Can the Favored Form feat be applied to Blank Form, or does that not work since it's a form you get from taking the Alteration sphere, rather than an Alteration sphere talent?

Edit: Also, for the Favored Curse magic trait, is any Alteration talent a form talent (such as Size Change or Twisted Transformation), or does it have to specifically be a talent that grants a form (such as Anthropomorphic Transformation, Serpentine Transformation, etc.)


Base Spheres are also Magic Talents, so by my reading, Favored Form can indeed work with the base ability.

For Favored Curse, I would say that it has to specifically be a talent that grants a form.
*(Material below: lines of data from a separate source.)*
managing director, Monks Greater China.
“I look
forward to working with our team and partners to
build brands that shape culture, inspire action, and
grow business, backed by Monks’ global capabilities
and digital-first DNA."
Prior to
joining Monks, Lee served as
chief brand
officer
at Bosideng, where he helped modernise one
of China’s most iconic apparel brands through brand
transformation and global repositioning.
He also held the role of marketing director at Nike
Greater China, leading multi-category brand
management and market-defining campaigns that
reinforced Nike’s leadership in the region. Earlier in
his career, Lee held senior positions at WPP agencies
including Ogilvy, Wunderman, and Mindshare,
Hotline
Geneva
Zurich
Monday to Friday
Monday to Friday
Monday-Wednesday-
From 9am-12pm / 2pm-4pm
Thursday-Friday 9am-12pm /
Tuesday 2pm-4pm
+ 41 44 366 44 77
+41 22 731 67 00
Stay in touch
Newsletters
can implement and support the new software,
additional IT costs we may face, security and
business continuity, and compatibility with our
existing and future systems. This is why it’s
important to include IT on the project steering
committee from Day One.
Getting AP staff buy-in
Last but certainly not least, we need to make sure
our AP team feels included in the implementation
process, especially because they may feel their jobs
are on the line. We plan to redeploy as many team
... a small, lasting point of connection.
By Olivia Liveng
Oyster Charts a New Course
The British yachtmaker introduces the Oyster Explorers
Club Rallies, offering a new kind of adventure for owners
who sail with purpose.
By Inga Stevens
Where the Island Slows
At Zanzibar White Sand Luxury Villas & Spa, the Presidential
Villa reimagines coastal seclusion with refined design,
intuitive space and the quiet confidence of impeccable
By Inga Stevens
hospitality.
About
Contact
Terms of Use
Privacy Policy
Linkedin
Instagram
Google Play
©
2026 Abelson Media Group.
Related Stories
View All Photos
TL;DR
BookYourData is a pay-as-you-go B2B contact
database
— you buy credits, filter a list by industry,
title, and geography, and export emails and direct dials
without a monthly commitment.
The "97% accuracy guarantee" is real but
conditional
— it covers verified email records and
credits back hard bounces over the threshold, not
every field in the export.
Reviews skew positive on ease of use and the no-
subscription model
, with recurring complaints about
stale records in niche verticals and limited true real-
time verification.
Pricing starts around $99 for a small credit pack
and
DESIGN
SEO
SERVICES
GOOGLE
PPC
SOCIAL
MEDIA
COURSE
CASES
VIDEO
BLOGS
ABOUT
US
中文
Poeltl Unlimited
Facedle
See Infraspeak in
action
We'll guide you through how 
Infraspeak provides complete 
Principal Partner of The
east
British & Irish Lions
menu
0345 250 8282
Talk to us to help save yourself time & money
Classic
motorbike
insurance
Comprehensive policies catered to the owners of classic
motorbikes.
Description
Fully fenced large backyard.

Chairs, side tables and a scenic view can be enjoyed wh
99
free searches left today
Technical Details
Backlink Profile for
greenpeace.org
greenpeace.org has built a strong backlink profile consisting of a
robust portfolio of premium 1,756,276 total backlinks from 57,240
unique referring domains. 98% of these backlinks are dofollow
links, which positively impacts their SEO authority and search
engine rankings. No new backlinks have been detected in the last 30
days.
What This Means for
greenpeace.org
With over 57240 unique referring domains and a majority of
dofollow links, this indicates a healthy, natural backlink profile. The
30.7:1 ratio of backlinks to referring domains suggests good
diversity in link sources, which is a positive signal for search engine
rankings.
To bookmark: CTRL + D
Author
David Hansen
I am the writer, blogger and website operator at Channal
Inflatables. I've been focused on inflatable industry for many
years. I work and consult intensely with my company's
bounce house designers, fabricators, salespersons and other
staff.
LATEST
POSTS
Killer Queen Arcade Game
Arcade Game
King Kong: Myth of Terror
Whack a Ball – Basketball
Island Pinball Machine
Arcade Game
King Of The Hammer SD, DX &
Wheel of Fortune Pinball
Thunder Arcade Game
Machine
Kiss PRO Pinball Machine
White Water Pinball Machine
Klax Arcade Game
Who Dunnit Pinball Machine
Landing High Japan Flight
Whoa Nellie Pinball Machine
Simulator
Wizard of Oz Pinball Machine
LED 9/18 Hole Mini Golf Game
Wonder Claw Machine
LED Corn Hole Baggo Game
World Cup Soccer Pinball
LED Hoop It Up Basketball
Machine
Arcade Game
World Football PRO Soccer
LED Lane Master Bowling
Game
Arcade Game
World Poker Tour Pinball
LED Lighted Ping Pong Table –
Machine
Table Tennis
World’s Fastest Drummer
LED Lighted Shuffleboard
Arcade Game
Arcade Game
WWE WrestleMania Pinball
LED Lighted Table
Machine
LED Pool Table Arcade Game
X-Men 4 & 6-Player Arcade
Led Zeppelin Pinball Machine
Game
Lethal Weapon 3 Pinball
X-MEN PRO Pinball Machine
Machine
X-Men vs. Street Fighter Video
Anything that only grants traits probably shouldn't qualify as a "form" talent, even if they're not marked as such.


Pathfinder Companion, Rulebook, Starfinder Adventure Path, Starfinder Roleplaying Game Subscriber

Another question: For the Twisted Transformation Alteration talent, the Seal Eyes, Twist Legs, and Wrench Stomach traits say that the target needs to make a Fortitude save to avoid them, however, a shapeshift already offers a Fortitude save to avoid all traits associated with it; does this mean that targets get two (or more) Fortitude saves to negate the effects, one for the shapeshift carrying those traits and one the traits themselves?


I think they only need to make one Fortitude save in order to resist those negative effects - the fact that they were mentioned in the traits was basically a reminder that, yes, enemies do get a saving throw to resist the power

Requiring someone to make two saves of the same type at the same time against one effect would be extremely unusual. I mean, Reflex Save to reduce damage if you fail a Fort Save? Sure, there's precedent for that. But not two of the same throws.


Pathfinder Rulebook Subscriber

I'm currently playing an Eberron Changeling, so I have great interest. Is this compatible with non-Shere magic? If 'knd of', is there a conversion guide or similar.


This is an expansion for Spheres of Power, so no, it's not inherently compatible with other types of magic. (Although there's always magic items...)

That said, the system does have archetypes to convert most of Paizo's classes to Spherecasters, so it's not too hard to switch over.


Reviewed first on endzeitgeist.com, then submitted to Nerdtrek and GMS magazine and posted here, on OBS, etc.